New Zealand’s wetlands at risk
Archived content: This media release was accurate on the date of publication.
IntroductionA new report shows New Zealand is continuing to lose its precious wetlands and Conservation Minister Eugenie Sage says it will take years to turn the trend around.
Date: 02 February 2018 Source: Office of the Minister of Conservation
The Minister released the eighth national report under the Ramsar Convention on Wetlands of International Importance to mark World Wetlands Day today.
“It will take a concerted and serious effort and years to change this trend. Our wetlands are the land’s kidneys capturing sediments and nutrients and slowly releasing water in drought prone areas. They are home to precious wildlife and plants and are wonderful places for people to experience nature,” Ms Sage said.
“In New Zealand, we have lost 90% of our natural wetlands. Large areas of Canterbury, Manawatu, Waikato and the Bay of Plenty historically had extensive freshwater wetlands. In Southland more than 1000 ha of wetland has been lost since 2007.”.
“We must protect the last 10%.”
Wetlands support a diverse range of ecosystems and species, including Kahikatea swamp forest, mangroves, migratory shorebirds, tuna/eel and whitebait, coastal lagoons, alpine tarns.
Rare and threatened species that rely on New Zealand’s remaining wetlands include the Australasian Bittern/matuku, Canterbury mudfish (our most threatened mudfish species) and Corybas carsei (Swamp helmet orchid) – which now has only one population remaining, at the Whangamarino Wetlands near Te Kauwhata in northern Waikato.
“There are instances of great wetlands management and restoration activities carried out by the Department of Conservation, local authorities, community and non-governmental groups, iwi, Fish & Game, private landowners, and commercial partners.
“But we need to do much more. I want to see more Ramsar sites, and DOC is investigating options. There needs to be more replanting of wetlands and better use of the Resource Management Act to ensure they are considered when intensive developments and agricultural expansions are being considered.
“These unique areas are too important for New Zealand’s native wildlife and plants to lose. The Government will do more and continue to support for communities working hard to achieve long-term wetland conservation,” says Ms Sage.

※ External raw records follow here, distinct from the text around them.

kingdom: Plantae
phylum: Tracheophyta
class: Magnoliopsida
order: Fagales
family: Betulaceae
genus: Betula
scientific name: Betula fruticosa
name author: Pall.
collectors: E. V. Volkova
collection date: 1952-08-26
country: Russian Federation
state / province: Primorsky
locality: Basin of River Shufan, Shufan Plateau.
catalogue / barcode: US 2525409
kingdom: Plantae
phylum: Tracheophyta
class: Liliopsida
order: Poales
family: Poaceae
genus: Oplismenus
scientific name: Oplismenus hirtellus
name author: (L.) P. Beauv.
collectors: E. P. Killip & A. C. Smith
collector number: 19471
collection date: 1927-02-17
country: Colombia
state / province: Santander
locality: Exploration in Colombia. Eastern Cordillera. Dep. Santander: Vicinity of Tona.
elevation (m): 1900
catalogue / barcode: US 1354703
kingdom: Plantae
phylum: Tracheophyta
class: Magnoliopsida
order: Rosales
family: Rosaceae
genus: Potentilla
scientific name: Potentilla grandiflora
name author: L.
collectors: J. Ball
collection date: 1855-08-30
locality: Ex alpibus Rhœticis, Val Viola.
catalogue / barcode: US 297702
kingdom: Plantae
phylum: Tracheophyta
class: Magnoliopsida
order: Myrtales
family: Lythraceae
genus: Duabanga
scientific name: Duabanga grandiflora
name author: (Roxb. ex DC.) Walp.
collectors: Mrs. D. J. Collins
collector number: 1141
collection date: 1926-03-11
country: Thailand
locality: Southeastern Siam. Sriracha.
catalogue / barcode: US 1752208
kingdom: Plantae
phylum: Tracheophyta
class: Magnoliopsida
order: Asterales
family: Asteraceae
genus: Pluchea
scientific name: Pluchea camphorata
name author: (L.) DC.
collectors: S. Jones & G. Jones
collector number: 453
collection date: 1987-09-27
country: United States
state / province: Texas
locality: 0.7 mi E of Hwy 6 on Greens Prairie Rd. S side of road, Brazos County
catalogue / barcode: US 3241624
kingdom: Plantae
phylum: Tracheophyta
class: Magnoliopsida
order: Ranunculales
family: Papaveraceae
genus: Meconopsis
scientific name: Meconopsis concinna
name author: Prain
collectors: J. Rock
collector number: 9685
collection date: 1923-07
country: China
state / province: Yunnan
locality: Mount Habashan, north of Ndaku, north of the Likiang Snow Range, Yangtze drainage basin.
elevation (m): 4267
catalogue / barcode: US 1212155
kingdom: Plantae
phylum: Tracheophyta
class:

See New Zealand's eighth national report under the Ramsar Convention.
World Wetlands Day occurs on 2 February. It celebrates the establishment of the Ramsar Convention on Wetlands, an international environmental agreement to recognise wetlands of international importance (Ramsar sites) and encourage the wise management of all wetlands.
The Ramsar Convention which was established in 1971 includes 169 countries. In total there are 2,293 Ramsar sites.
The NZ Government became a signatory to the Convention in 1976, and currently has six Ramsar sites, these are:
- Firth of Thames
- Whangamarino wetland
- Manawatu estuary
- Farewell Spit
DOC has freshwater programmes such as Arawai Kakariki and Living Water funding wetland management at its Ramsar sites and is currently investigating the potential for future Ramsar wetlands.
*A report published by Environment Southland (2016) confirmed that over 1200 ha of wetlands were lost between 2007 and 2015 in southland, equivalent to a 10% loss in the Southland study area since 2007. The National Report also reports several key findings on the condition of fresh water and coastal habitats and ecosystems in New Zealand as set out in the Our fresh water 2017 and Our marine environment 2016 reports (released under the New Zealand Environmental Reporting Act 2015).